» **EXTRACT**
━━━━━━━━━━━━━━━━━━━━

Give this a try. Setup a new Windows Forms application with a single button and the following code for the button click event:
private async void button1_Click(object sender, EventArgs e)
{
using (var file = File.OpenRead(@"C:\Temp\Sample.txt"))
{
byte[] buffer = new byte[4096];
int threadId = Thread.CurrentThread.ManagedThreadId;
int read = await file.ReadAsync(buffer, 0, buffer.Length).ConfigureAwait(false);
Debug.Assert(threadId != Thread.CurrentThread.ManagedThreadId);
}
}
Then run the application and click the button rapidly. If your experience is anything like mine you’ll find that sometimes it works as expected, however, other times the Debug.Assert
will fail.
Based on my understanding of ConfigureAwait
as explained on Stephen Cleary’s blog, passing false
for continueOnCapturedContext
should instruct the task to not sync back to the “main” context (UI thread in this case) and that execution should continue on the thread pool.
Why then would the assert fail randomly? I can only assume that ReadAsync
will sometimes not complete on a background thread, i.e. it will complete synchronously.

━━━━━━━━━━━━━━━━━━━━

» **RAW DATA**
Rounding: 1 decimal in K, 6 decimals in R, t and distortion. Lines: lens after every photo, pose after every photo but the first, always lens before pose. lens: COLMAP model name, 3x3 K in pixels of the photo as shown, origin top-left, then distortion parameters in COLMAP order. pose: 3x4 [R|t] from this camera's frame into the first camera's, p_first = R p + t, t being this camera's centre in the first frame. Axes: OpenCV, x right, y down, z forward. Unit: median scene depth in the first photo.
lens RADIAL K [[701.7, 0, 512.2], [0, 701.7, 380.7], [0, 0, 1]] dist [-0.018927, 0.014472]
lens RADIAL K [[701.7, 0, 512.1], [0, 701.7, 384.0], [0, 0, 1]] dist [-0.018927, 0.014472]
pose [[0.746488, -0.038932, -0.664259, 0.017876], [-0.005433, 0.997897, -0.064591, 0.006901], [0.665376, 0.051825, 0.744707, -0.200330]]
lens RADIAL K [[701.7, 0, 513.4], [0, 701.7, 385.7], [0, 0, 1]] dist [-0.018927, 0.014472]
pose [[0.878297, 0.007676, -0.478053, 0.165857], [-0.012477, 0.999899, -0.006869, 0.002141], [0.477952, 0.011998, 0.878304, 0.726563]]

━━━━━━━━━━━━━━━━━━━━

» **EXERCISE DESCRIPTION**
Write the next part of the post about ConfigureAwait(false) and the intermittently failing Debug.Assert, beginning after its final sentence.

» **ANSWER SPACE**
This behavior is in line with KB 156932 - Asynchronous Disk I/O Appears as Synchronous on Windows:
Most I/O drivers (disk, communications, and others) have special case code where, if an I/O request can be completed "immediately," the operation will be completed and the ReadFile or WriteFile function will return TRUE. In all ways, these types of operations appear to be synchronous. For a disk device, typically, an I/O request can be completed "immediately" when the data is cached in memory.
Are my assumptions and test application correct? Can the ReadAsync
method sometimes complete synchronously? Is there a way to guarantee that execution will always continue on a background thread?
This issue is wreaking havoc on my application which uses COM objects that require me to know which thread is executing at all times.
Windows 7 64-bit, .NET 4.5.1
Can the ReadAsync method sometimes complete synchronously?
Yes. This is not uncommon due to buffers both at the OS level and within the .NET stream types.
Is there a way to guarantee that execution will always continue on a background thread?
If you always want code to execute on a thread pool thread, then use Task.Run
:
private async void button1_Click(object sender, EventArgs e)
{
using (var file = File.OpenRead(@"C:\Temp\Sample.txt"))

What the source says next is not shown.